NATO Defends Turkish-Syrian Border

European News Brief: Nov. 2012

Vienna Review
Oct 31, 2012

Recently, NATO declared that it would stand by Turkey if conditions worsened. In a direct warning to Syria after a week of cross-border artillery fire, NATO Secretary-General Anders Fogh Rasmussen officially stated: "We have all necessary plans in place to protect and defend Turkey if necessary." Syria has apologised for it’s "accidental" shelling of Turkey. If this had been an intended hit on Turkish territory, NATO would have had to act in Turkey’s defence. However, NATO members have been cautious to get involved in another military conflict.

Many fear the civil war spilling out into a regional conflict – one that leaves the question how the lives of Syria’s Kurdish community will be affected. The Kurdistan Workers’ Party (PKK), seeking independence from Turkey, has already vowed a reprisal if Ankara attacks Syrian Kurds. Located in the Middle East, Kurds remain the largest regional ethnic group without a state.
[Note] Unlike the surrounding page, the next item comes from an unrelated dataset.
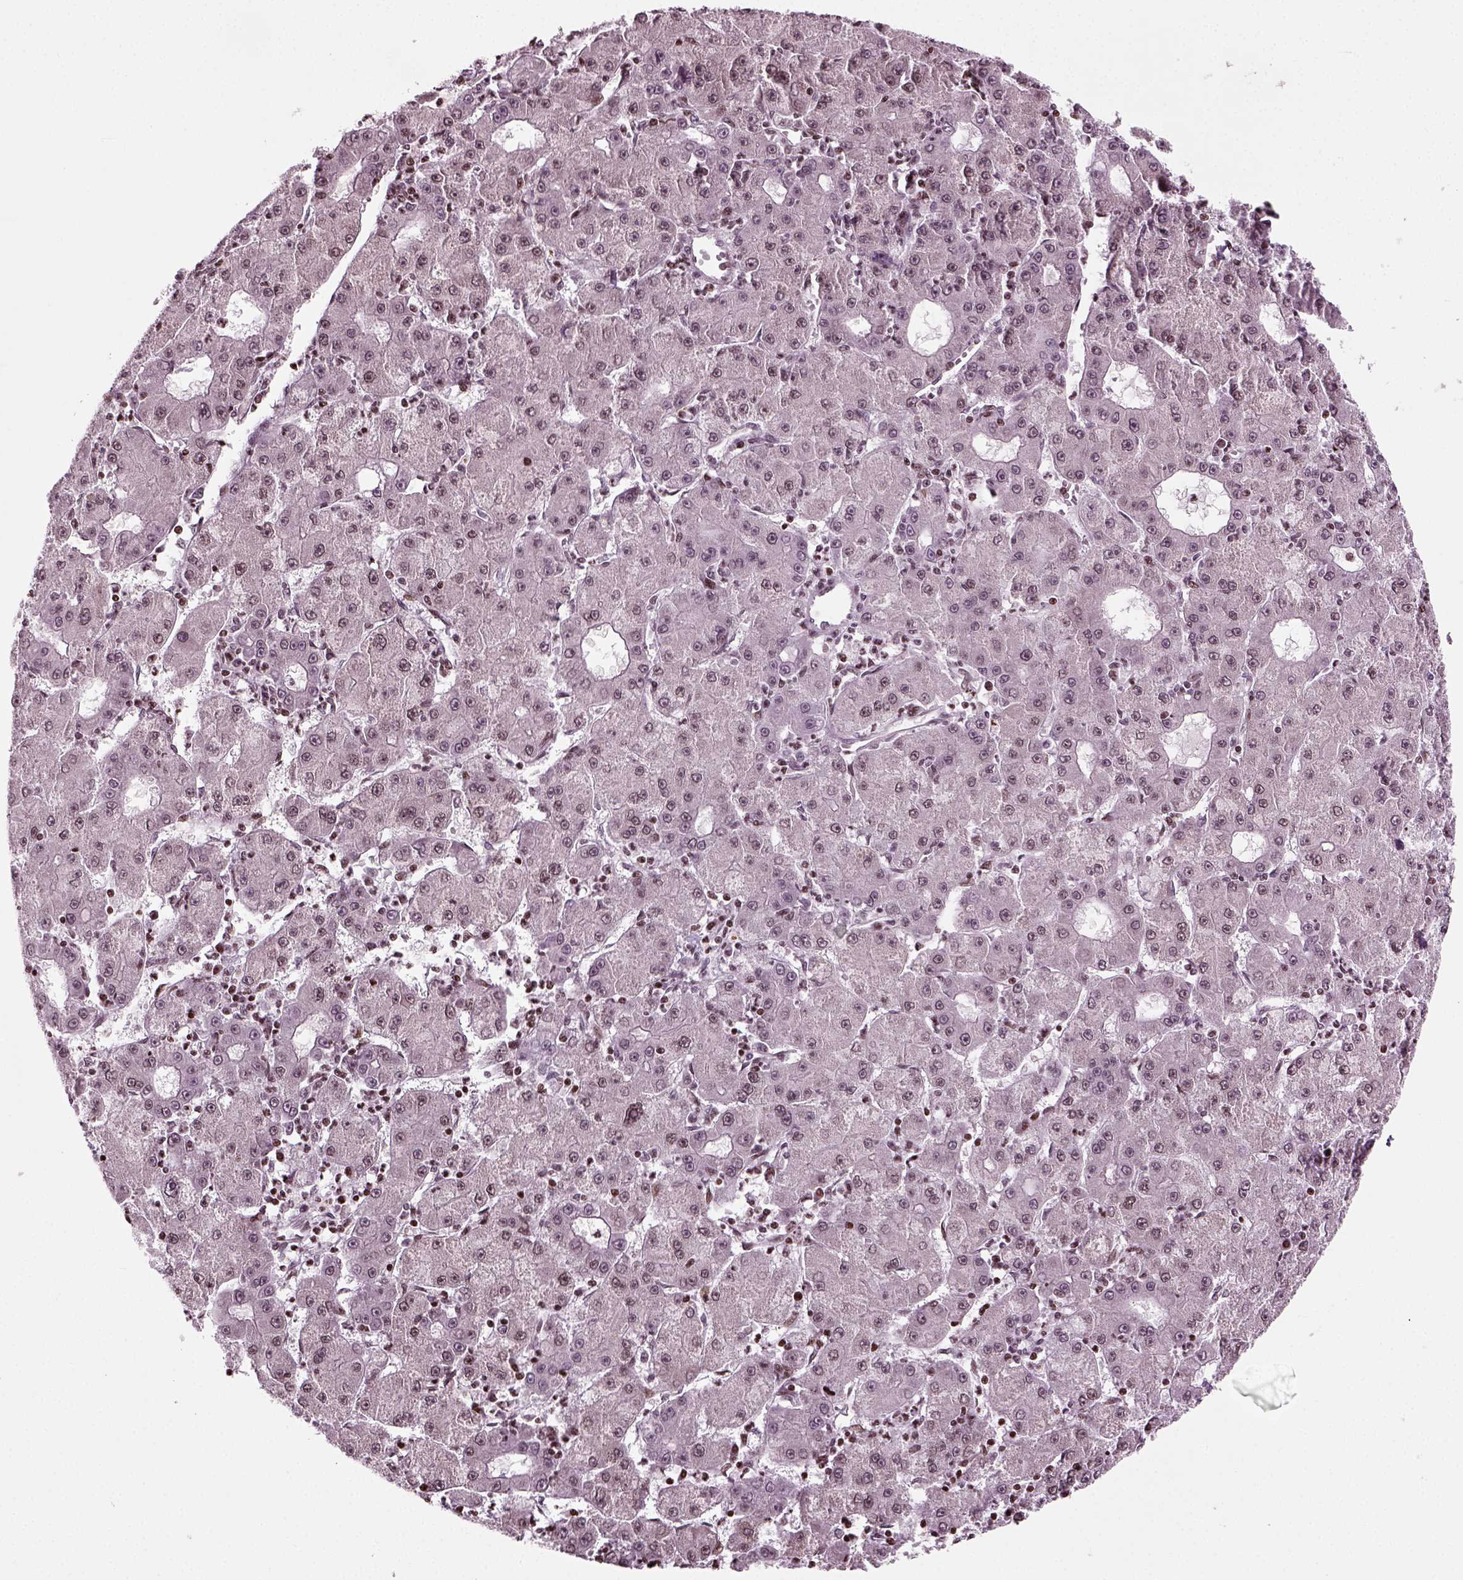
{"staining": {"intensity": "negative", "quantity": "none", "location": "none"}, "tissue": "liver cancer", "cell_type": "Tumor cells", "image_type": "cancer", "snomed": [{"axis": "morphology", "description": "Carcinoma, Hepatocellular, NOS"}, {"axis": "topography", "description": "Liver"}], "caption": "Immunohistochemical staining of liver cancer reveals no significant expression in tumor cells. Brightfield microscopy of immunohistochemistry (IHC) stained with DAB (3,3'-diaminobenzidine) (brown) and hematoxylin (blue), captured at high magnification.", "gene": "HEYL", "patient": {"sex": "male", "age": 73}}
Turkey may attempt to disentangle itself from this degree of commitment, but it could be hosting hundreds of thousands of refugees for a long time to come.

Further south, a UN force of 8,000 soldiers from Canada, Poland, Finland and Austria monitor the buffer zone set up between Syria and Israel in 1974. Around 400 Austrian troops are stationed at the Golan Heights to protect the truce. If civilian lives within the buffer zone are at risk, they have been granted permission to open fire. Should the situation escalate any further, it remains unclear whether or not the UN will want these troops to remain at their current station.